You feel that Ignitions logic regarding size of nodes is to have smaller ones to increase capacity, which appears to be contradictory to the above logic.

Well I am sure Ignition can square that logic somehow by pointing out some misconception you may have.
Yes, reducing node size doesn't reduce the total bandwidth available it reduces the amount of modems sharing it and increases capacity per modem.
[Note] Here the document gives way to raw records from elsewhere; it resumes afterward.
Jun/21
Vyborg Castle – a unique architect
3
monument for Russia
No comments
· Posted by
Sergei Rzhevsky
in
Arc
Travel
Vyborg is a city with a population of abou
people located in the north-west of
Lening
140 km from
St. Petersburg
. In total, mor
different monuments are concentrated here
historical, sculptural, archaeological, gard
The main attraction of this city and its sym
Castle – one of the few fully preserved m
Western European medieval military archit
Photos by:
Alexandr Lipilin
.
Splitting a 1000 home node (more accurately called a service group) with 400 active customers on it, for the sake of argument all on the DOCSIS 3 network served by 4 downstreams and 2 upstreams, 200Mb down and 2 x 18Mb up into 2 x 500 home nodes both of which will also have 4 downstreams and 2 upstreams doubles available bandwidth per home passed and improves statistical contention as the cohort size is smaller, from 400 to 200 modems.

Yes it still takes only 2 x 100Mb users using their full capacity simultaneously to saturate either node, but if there were say 8 100Mb customers on the 1000 home node and there's only 4 on each of the 500 home nodes the maths looks much healthier.

---------- Post added at 13:59 ---------- Previous post was at 13:55 ----------

Quote:
Originally Posted by roughbeast View Post
Meanwhile, I do not understand why, if on the Coventry trial we had a 10Gb pipe in reserve, more capacity cannot be put in from the centre. Here I reveal the fact that I need to do some reading. I do know that Coventry was chosen for the trials because it had spare slots at street level.
There was some spare room on the RF network at Coventry for the extra 8 downstreams and 2 upstreams you guys were provided.

The 10Gbps was to ensure that you guys wouldn't run out of core bandwidth.

The issue is, and remains, the DOCSIS downstreams and upstreams that serve the areas, 10Gbps or 1Gbps is irrelevant if there's only 800Mbps hitting the uBR, and having the extra room out of the back of the uBR is pointless for congestion relief if an area's DOCSIS network is overloaded.

The bottleneck is usually that last few hundred metres, not the core network, so anything past that bottleneck doesn't help. You still connect to the uBR at 200Mbps-400Mbps shared between your node / service group however many 10Gbps backhauls come out of the back of it.